REQUIREMENT = Filter the records below and copy every line containing the word "parents".

Start of SUPPLIED ENTRIES

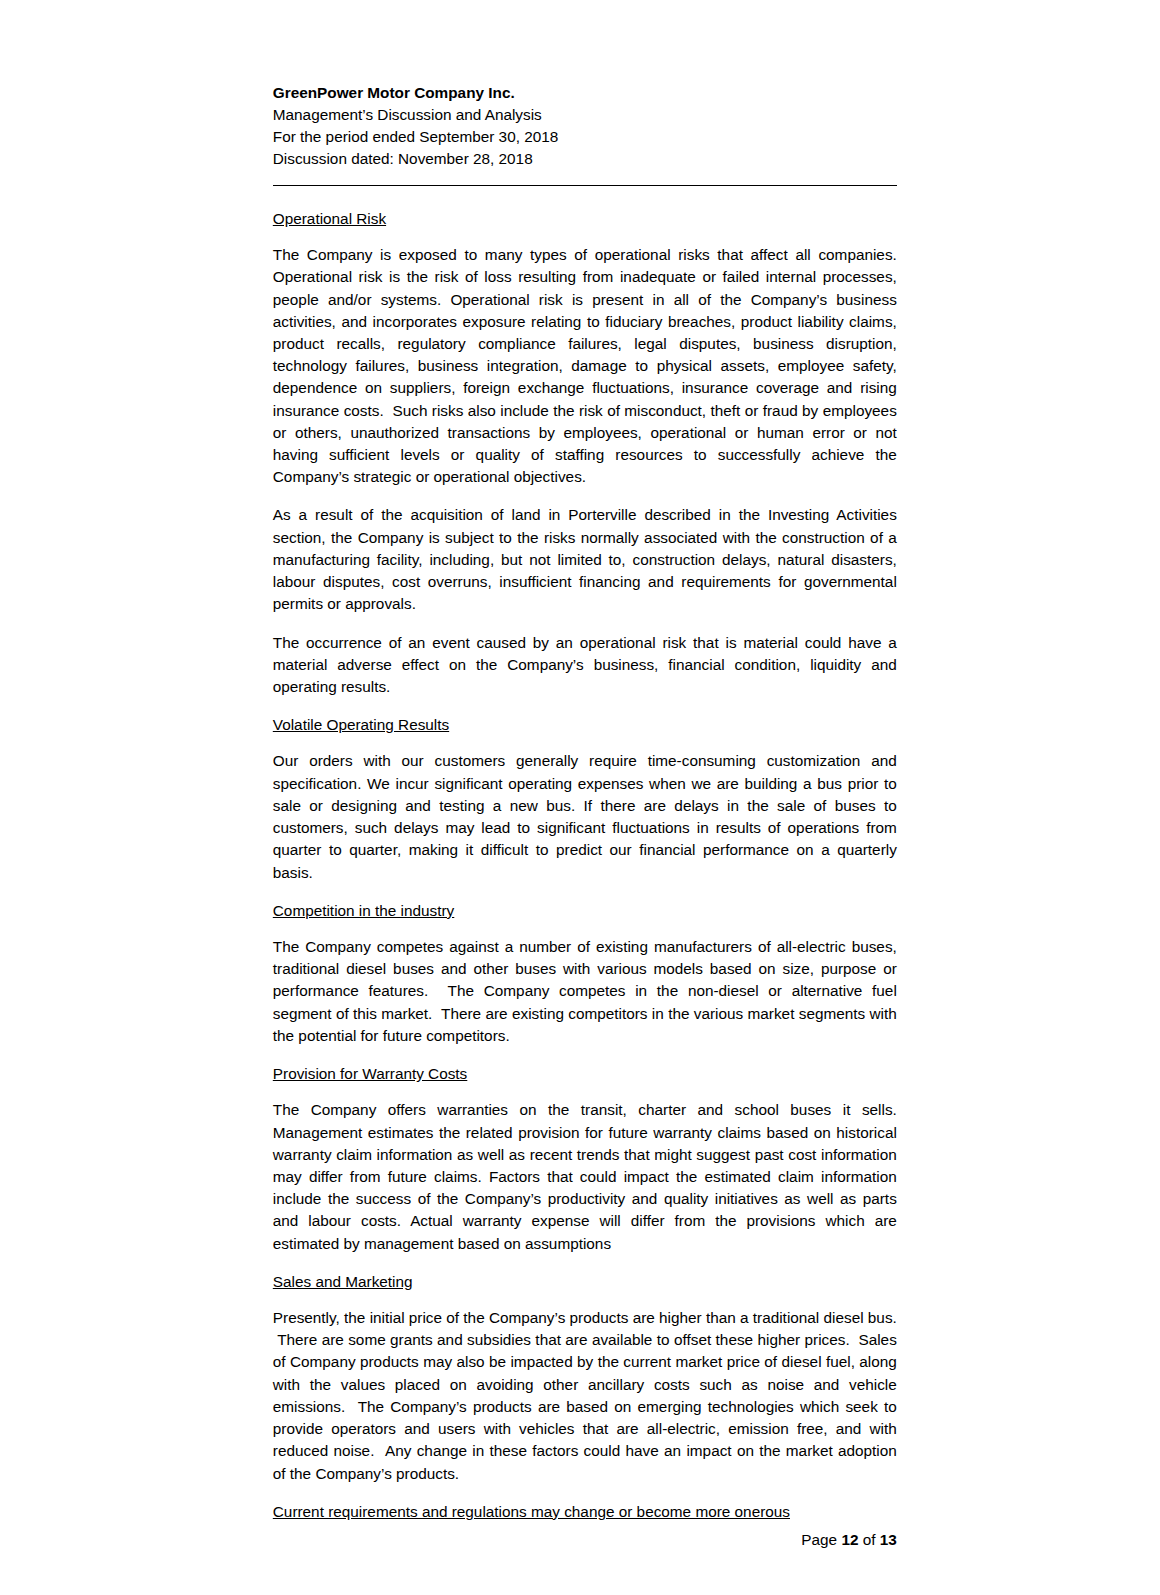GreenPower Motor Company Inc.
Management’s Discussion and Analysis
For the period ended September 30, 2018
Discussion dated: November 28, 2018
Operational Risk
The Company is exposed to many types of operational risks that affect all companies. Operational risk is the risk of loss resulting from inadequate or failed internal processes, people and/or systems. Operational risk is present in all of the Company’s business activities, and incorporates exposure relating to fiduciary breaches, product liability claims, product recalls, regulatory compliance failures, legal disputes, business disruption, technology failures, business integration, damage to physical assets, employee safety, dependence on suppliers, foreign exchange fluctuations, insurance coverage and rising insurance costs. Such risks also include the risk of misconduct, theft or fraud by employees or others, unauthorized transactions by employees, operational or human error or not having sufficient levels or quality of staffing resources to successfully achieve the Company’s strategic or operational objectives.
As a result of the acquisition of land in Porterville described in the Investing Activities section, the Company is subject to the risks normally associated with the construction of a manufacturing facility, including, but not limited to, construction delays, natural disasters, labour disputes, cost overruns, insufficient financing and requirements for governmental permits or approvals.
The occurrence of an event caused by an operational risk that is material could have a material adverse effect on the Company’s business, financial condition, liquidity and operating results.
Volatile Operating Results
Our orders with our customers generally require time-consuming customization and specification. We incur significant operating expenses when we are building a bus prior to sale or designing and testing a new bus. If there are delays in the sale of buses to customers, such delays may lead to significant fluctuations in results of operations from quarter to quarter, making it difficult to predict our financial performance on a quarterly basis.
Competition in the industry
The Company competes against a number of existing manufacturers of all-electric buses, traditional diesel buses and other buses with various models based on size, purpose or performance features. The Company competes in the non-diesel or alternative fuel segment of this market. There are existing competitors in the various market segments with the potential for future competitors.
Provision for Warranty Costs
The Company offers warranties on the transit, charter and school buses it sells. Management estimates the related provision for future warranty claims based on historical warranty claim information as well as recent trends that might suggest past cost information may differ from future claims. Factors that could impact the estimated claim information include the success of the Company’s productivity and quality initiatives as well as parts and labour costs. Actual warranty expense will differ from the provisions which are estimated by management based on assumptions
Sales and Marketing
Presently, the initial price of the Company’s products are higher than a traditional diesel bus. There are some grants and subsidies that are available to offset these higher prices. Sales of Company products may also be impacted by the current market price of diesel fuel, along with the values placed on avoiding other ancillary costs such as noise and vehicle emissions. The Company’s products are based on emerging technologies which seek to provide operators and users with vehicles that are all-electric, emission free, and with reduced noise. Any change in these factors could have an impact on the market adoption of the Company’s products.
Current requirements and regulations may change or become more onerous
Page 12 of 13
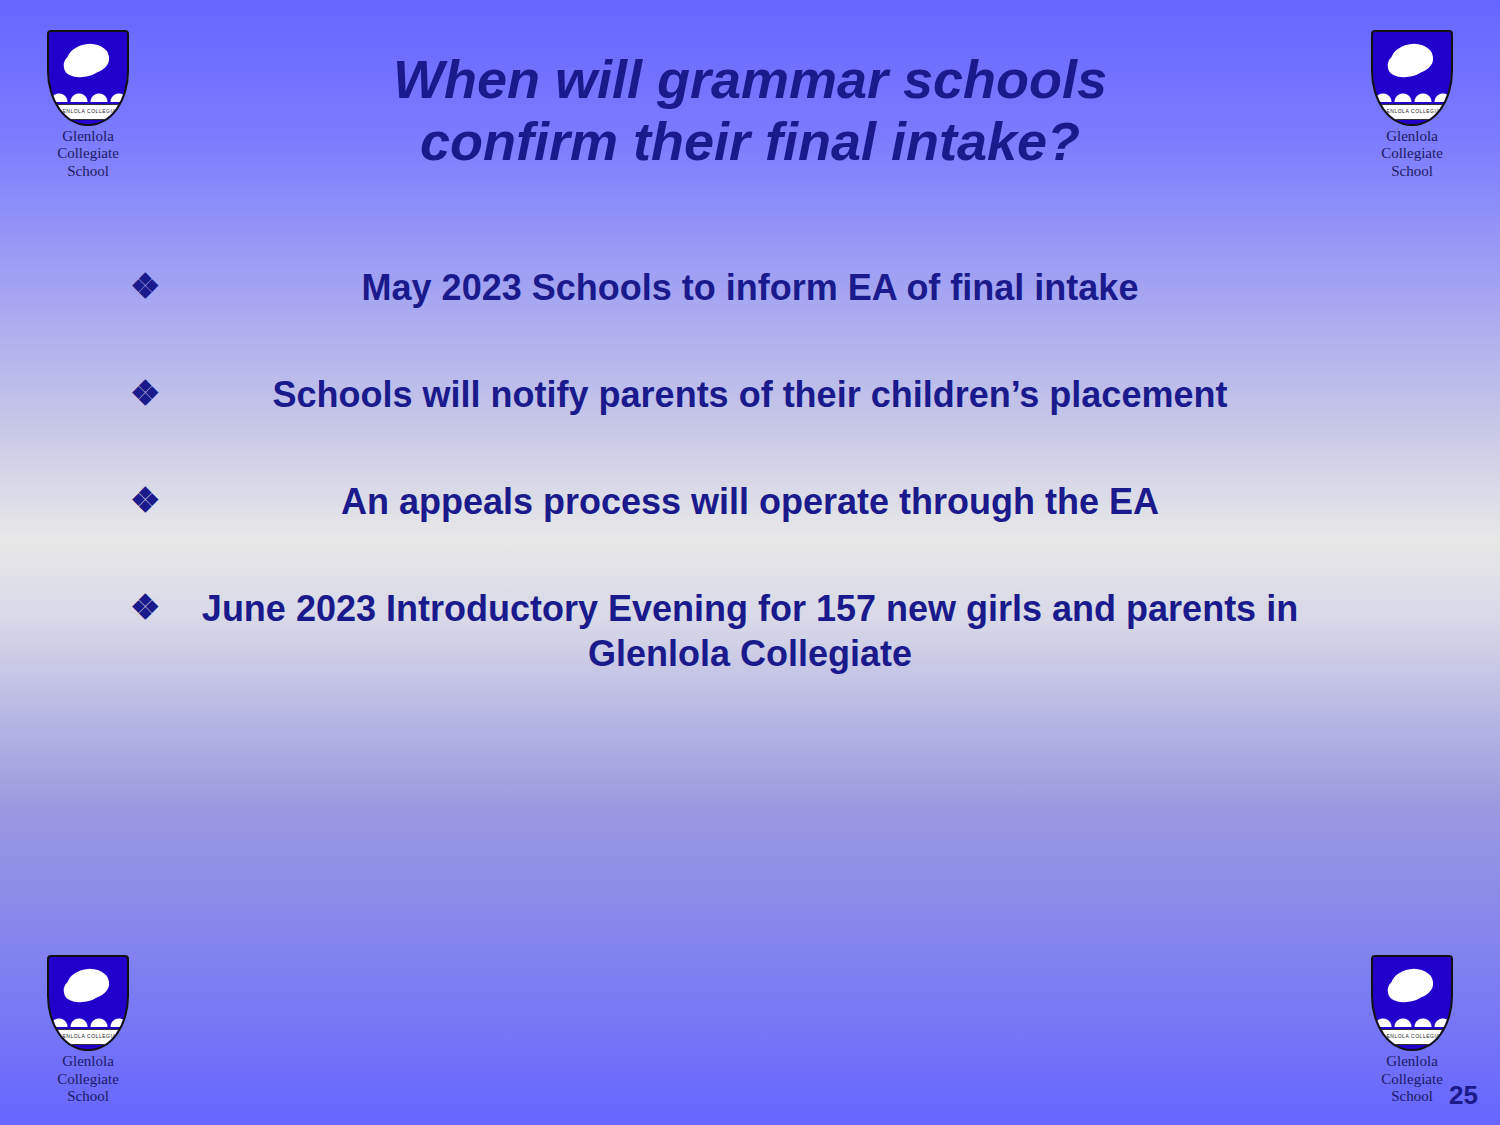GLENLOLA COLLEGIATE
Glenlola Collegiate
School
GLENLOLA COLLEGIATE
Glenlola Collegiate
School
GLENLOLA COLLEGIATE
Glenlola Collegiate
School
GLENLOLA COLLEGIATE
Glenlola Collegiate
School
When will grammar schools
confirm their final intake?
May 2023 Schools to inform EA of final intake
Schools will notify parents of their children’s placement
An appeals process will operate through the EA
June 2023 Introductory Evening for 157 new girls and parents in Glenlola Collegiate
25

End of SUPPLIED ENTRIES

ANSWER TO THIS PROBLEM =
Schools will notify parents of their children’s placement
June 2023 Introductory Evening for 157 new girls and parents in Glenlola Collegiate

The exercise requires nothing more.